# 해야 할 일
아래 기록에서 문자열 "پلاستیکی"를 포함한 줄의 개수를 세어 숫자만 쓰십시오. 대소문자는 구분합니다.

===== 원본 자료

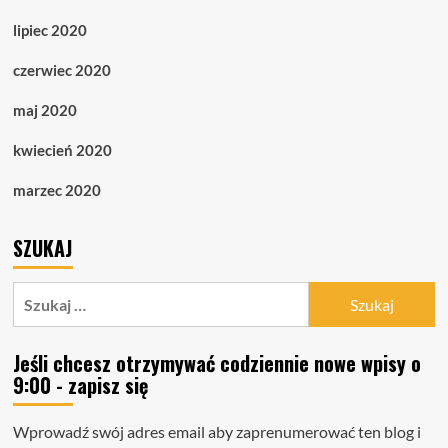
lipiec 2020
czerwiec 2020
maj 2020
kwiecień 2020
marzec 2020
SZUKAJ
Szukaj:
Jeśli chcesz otrzymywać codziennie nowe wpisy o
9:00 - zapisz się
Wprowadź swój adres email aby zaprenumerować ten blog i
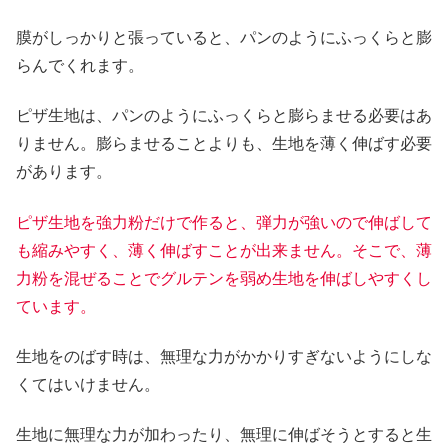
膜がしっかりと張っていると、パンのようにふっくらと膨
らんでくれます。
ピザ生地は、パンのようにふっくらと膨らませる必要はあ
りません。膨らませることよりも、生地を薄く伸ばす必要
があります。
ピザ生地を強力粉だけで作ると、弾力が強いので伸ばして
も縮みやすく、薄く伸ばすことが出来ません。そこで、薄
力粉を混ぜることでグルテンを弱め生地を伸ばしやすくし
ています。
生地をのばす時は、無理な力がかかりすぎないようにしな
くてはいけません。
生地に無理な力が加わったり、無理に伸ばそうとすると生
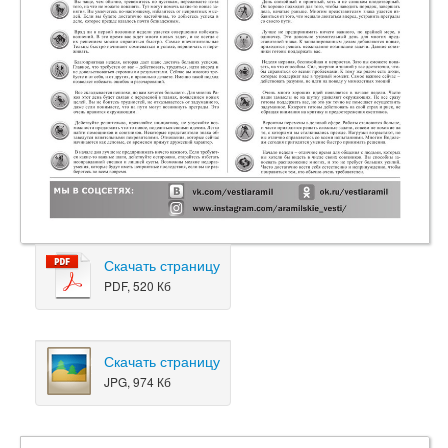
Скачать страницу
PDF, 520 Кб
Скачать страницу
JPG, 974 Кб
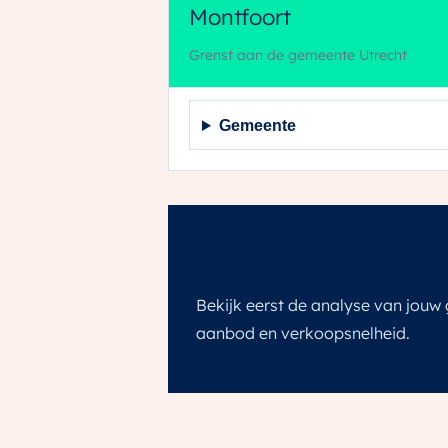
Montfoort
Grenst aan de gemeente Utrecht
Gemeente
Wil je weten wat d
Bekijk eerst de analyse van jouw g
aanbod en verkoopsnelheid.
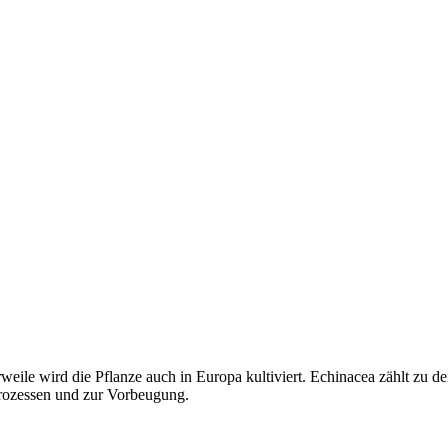
weile wird die Pflanze auch in Europa kultiviert. Echinacea zählt zu 
rozessen und zur Vorbeugung.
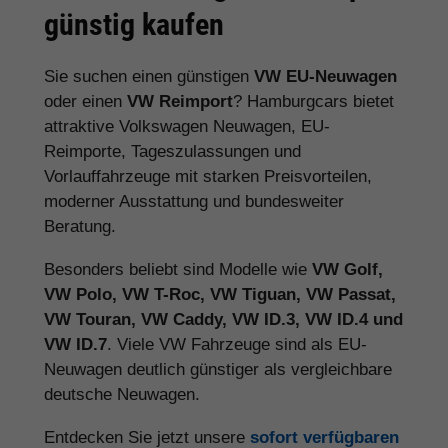
günstig kaufen
Sie suchen einen günstigen
VW EU-Neuwagen
oder einen
VW Reimport
? Hamburgcars bietet
attraktive Volkswagen Neuwagen, EU-
Reimporte, Tageszulassungen und
Vorlauffahrzeuge mit starken Preisvorteilen,
moderner Ausstattung und bundesweiter
Beratung.
Besonders beliebt sind Modelle wie
VW Golf,
VW Polo, VW T-Roc, VW Tiguan, VW Passat,
VW Touran, VW Caddy, VW ID.3, VW ID.4 und
VW ID.7
. Viele VW Fahrzeuge sind als EU-
Neuwagen deutlich günstiger als vergleichbare
deutsche Neuwagen.
Entdecken Sie jetzt unsere
sofort verfügbaren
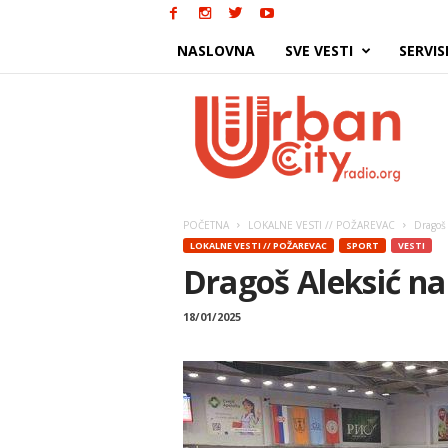
NASLOVNA
SVE VESTI
SERVIS
Urban
City
POČETNA
LOKALNE VESTI // POŽAREVAC
Dragoš 
LOKALNE VESTI // POŽAREVAC
SPORT
VESTI
Dragoš Aleksić na
18/01/2025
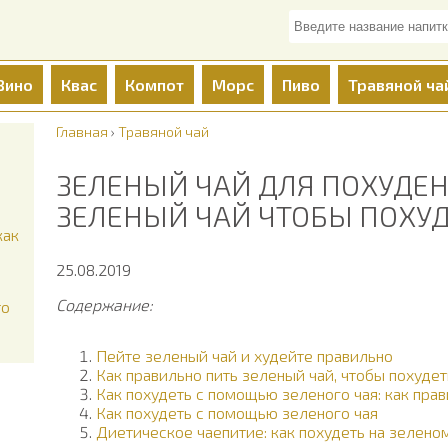
Вино
Квас
Компот
Морс
Пиво
Травяной ча
Главная
›
Травяной чай
ЗЕЛЕНЫЙ ЧАЙ ДЛЯ ПОХУДЕН
ЗЕЛЕНЫЙ ЧАЙ ЧТОБЫ ПОХУ
как
25.08.2019
Содержание:
то
Пейте зеленый чай и худейте правильно
Как правильно пить зеленый чай, чтобы похудет
Как похудеть с помощью зеленого чая: как прав
Как похудеть с помощью зеленого чая
Диетическое чаепитие: как похудеть на зелено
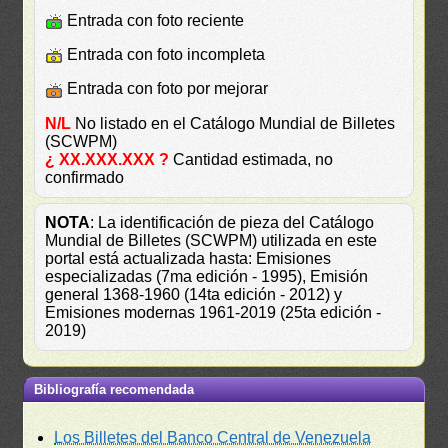
Entrada con foto reciente
Entrada con foto incompleta
Entrada con foto por mejorar
N/L
No listado en el Catálogo Mundial de Billetes
(SCWPM)
¿ XX.XXX.XXX ?
Cantidad estimada, no
confirmado
NOTA
: La identificación de pieza del Catálogo
Mundial de Billetes (SCWPM) utilizada en este
portal está actualizada hasta: Emisiones
especializadas (7ma edición - 1995), Emisión
general 1368-1960 (14ta edición - 2012) y
Emisiones modernas 1961-2019 (25ta edición -
2019)
Bibliografía recomendada
Los Billetes del Banco Central de Venezuela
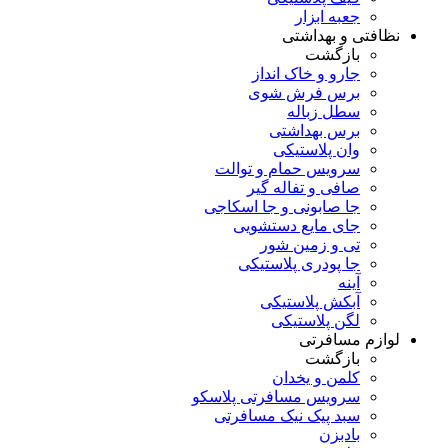
جعبه ابزار
نظافتی و بهداشتی
بازگشت
جارو و خاک انداز
برس فرش شوی
سطل زباله
برس بهداشتی
وان پلاستیکی
سرویس حمام و توالت
صافی و تفاله گیر
جا صابونی و جا اسکاجی
جای مایع دستشویی
تی و زمین شور
جا پودری پلاستیکی
آینه
آبکش پلاستیکی
لگن پلاستیکی
لوازم مسافرتی
بازگشت
کلمن و یخدان
سرویس مسافرتی پلاسکو
سبد پیک نیک مسافرتی
بادبزن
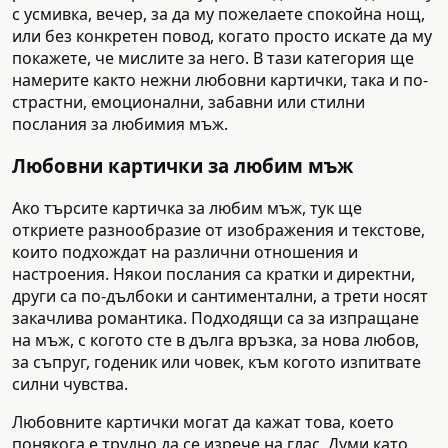
с усмивка, вечер, за да му пожелаете спокойна нощ,
или без конкретен повод, когато просто искате да му
покажете, че мислите за него. В тази категория ще
намерите както нежни любовни картички, така и по-
страстни, емоционални, забавни или стилни
послания за любимия мъж.
Любовни картички за любим мъж
Ако търсите картичка за любим мъж, тук ще
откриете разнообразие от изображения и текстове,
които подхождат на различни отношения и
настроения. Някои послания са кратки и директни,
други са по-дълбоки и сантиментални, а трети носят
закачлива романтика. Подходящи са за изпращане
на мъж, с когото сте в дълга връзка, за нова любов,
за съпруг, годеник или човек, към когото изпитвате
силни чувства.
Любовните картички могат да кажат това, което
понякога е трудно да се изрече на глас. Думи като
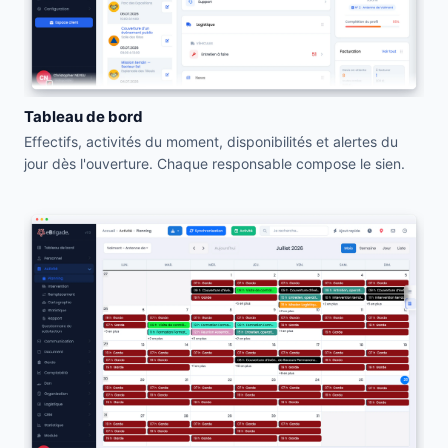
Tableau de bord
Effectifs, activités du moment, disponibilités et alertes du
jour dès l'ouverture. Chaque responsable compose le sien.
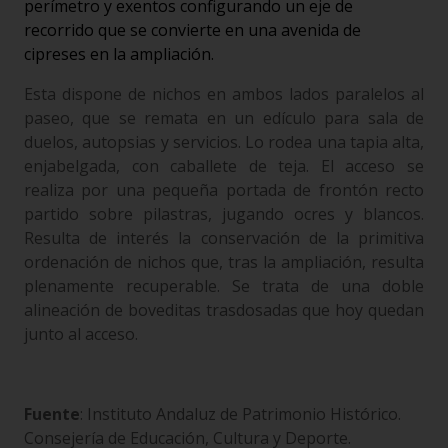
perímetro y exentos configurando un eje de
recorrido que se convierte en una avenida de
cipreses en la ampliación.
Esta dispone de nichos en ambos lados paralelos al
paseo, que se remata en un edículo para sala de
duelos, autopsias y servicios. Lo rodea una tapia alta,
enjabelgada, con caballete de teja. El acceso se
realiza por una pequeña portada de frontón recto
partido sobre pilastras, jugando ocres y blancos.
Resulta de interés la conservación de la primitiva
ordenación de nichos que, tras la ampliación, resulta
plenamente recuperable. Se trata de una doble
alineación de boveditas trasdosadas que hoy quedan
junto al acceso.
Fuente
: Instituto Andaluz de Patrimonio Histórico.
Consejería de Educación, Cultura y Deporte.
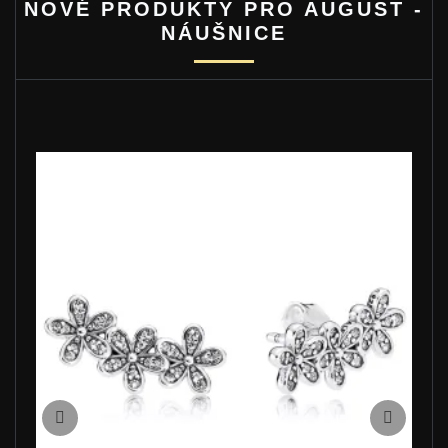
NOVÉ PRODUKTY PRO AUGUST -
NÁUŠNICE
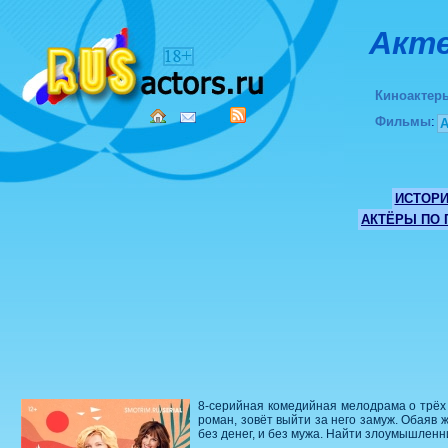
Акте
Киноактер
Фильмы
:
ИСТОР
АКТЁРЫ ПО
8-серийная комедийная мелодрама о трёх 
роман, зовёт выйти за него замуж. Обаяв 
без денег, и без мужа. Найти злоумышленн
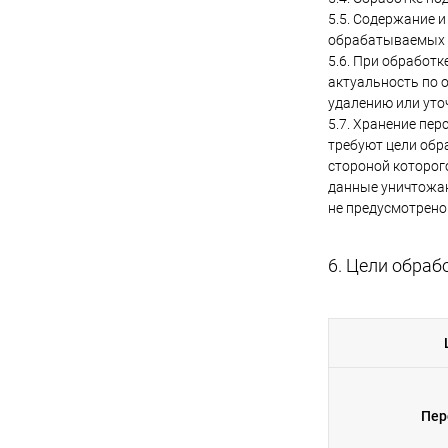
5.5. Содержание 
обрабатываемых 
5.6. При обработ
актуальность по 
удалению или уто
5.7. Хранение пе
требуют цели обр
стороной которог
данные уничтожаю
не предусмотрено
6. Цели обра
Пер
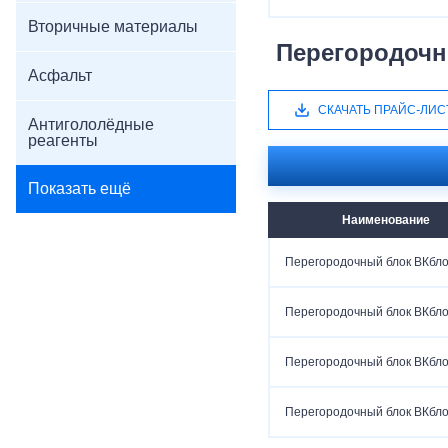
Вторичные материалы
Перегородочн
Асфальт
СКАЧАТЬ ПРАЙС-ЛИС
Антигололёдные
реагенты
Показать ещё
Наименование
Перегородочный блок ВКбло
Перегородочный блок ВКбло
Перегородочный блок ВКбло
Перегородочный блок ВКбло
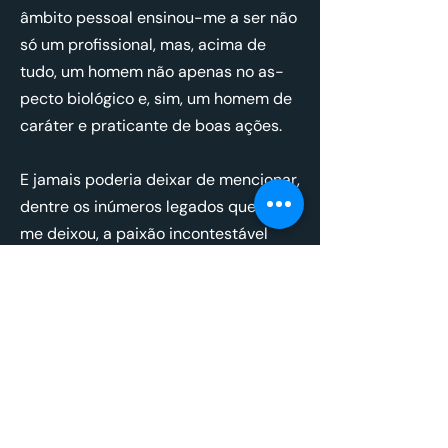
âm­bito pes­soal en­sinou-me a ser não
só um pro­fis­si­onal, mas, acima de
tudo, um homem não apenas no as­
pecto bi­o­ló­gico e, sim, um homem de
ca­ráter e pra­ti­cante de boas ações.
E ja­mais po­deria deixar de men­ci­onar,
dentre os inú­meros le­gados que ele
me deixou, a paixão in­con­tes­tável
pelo Co­rinthians que nos unia e nos
fazia passar, a mim, meu filho e al­guns
de meus amigos, mo­mentos ines­que­
cí­veis.
Eu po­deria es­crever um livro sobre
nosso re­la­ci­o­na­mento e ainda o farei,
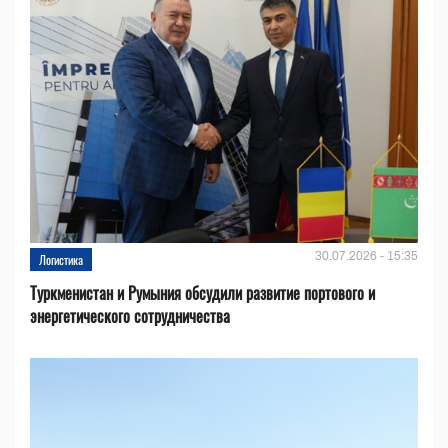
30.07.2026 - 15:35
Логистика
Туркменистан и Румыния обсудили развитие портового и
энергетического сотрудничества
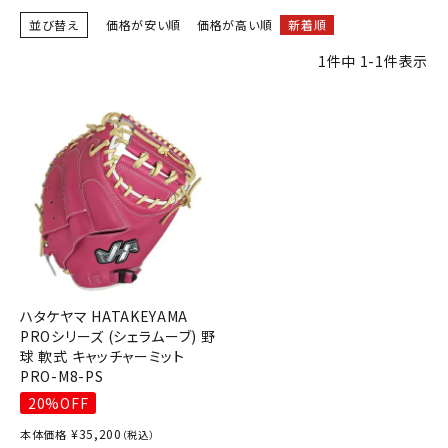
ブランドから選ぶ
並び替え
価格が安い順
価格が高い順
新着順
1
件中
1
-
1
件表示
SALE品はこちら
INFORMATIOM
ご利用ガイド
お問い合わせ
メルマガ登録
特定商取引法
プライバシーポリシー
ハタケヤマ HATAKEYAMA
PROシリーズ (シェラムーブ) 野
球 軟式 キャッチャーミット
PRO-M8-PS
20%OFF
¥
35,200
本体価格
（税込）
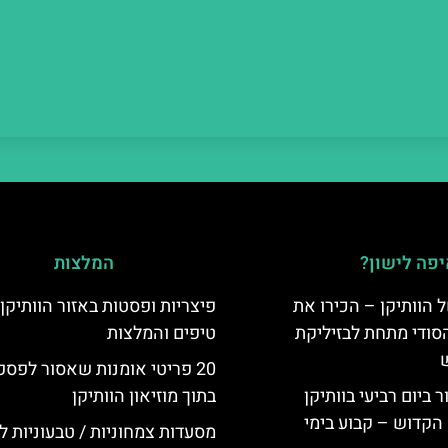
פה לישון?
המלצות
 הוותיקן – הכירו את
פיצריות ופסטות באזור הוותיקן
סודי מתחת לבזיליקת
טיפים והמלצות
20 פריטי אומנות שאסור לפס
ביום רביעי בוותיקן
בתוך מוזיאון הוותיקן
הקדוש – קבוע בימי
מסעדות צמחוניות / טבעוניות לי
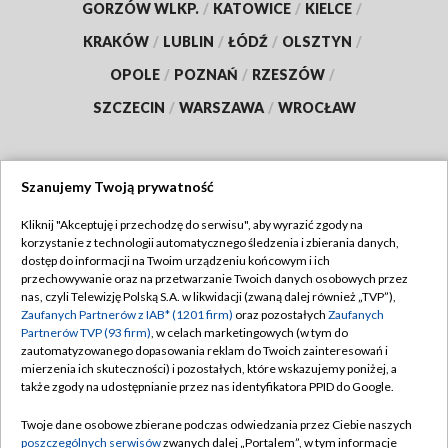
GORZÓW WLKP.
/
KATOWICE
/
KIELCE
/
KRAKÓW
/
LUBLIN
/
ŁÓDŹ
/
OLSZTYN
/
OPOLE
/
POZNAŃ
/
RZESZÓW
/
SZCZECIN
/
WARSZAWA
/
WROCŁAW
Szanujemy Twoją prywatność
Dołącz do nas:
Kliknij "Akceptuję i przechodzę do serwisu", aby wyrazić zgody na
korzystanie z technologii automatycznego śledzenia i zbierania danych,
TVP
dostęp do informacji na Twoim urządzeniu końcowym i ich
Abonament TVP
przechowywanie oraz na przetwarzanie Twoich danych osobowych przez
Regulamin TVP
nas, czyli Telewizję Polską S.A. w likwidacji (zwaną dalej również „TVP”),
Emisja w TVP
Polityka prywatności
Zaufanych Partnerów z IAB* (1201 firm)
oraz pozostałych
Zaufanych
Partnerów TVP (93 firm)
, w celach marketingowych (w tym do
Centrum informacji TVP
Moje zgody
zautomatyzowanego dopasowania reklam do Twoich zainteresowań i
mierzenia ich skuteczności) i pozostałych, które wskazujemy poniżej, a
Naziemna Telewizja Cyfrowa
Pomoc
także zgody na udostępnianie przez nas identyfikatora PPID do Google.
Sklep TVP
Biuro reklamy
Twoje dane osobowe zbierane podczas odwiedzania przez Ciebie naszych
Rada Programowa
Kontakt
poszczególnych serwisów
zwanych dalej „Portalem”, w tym informacje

==========

# 작성된 풀이
4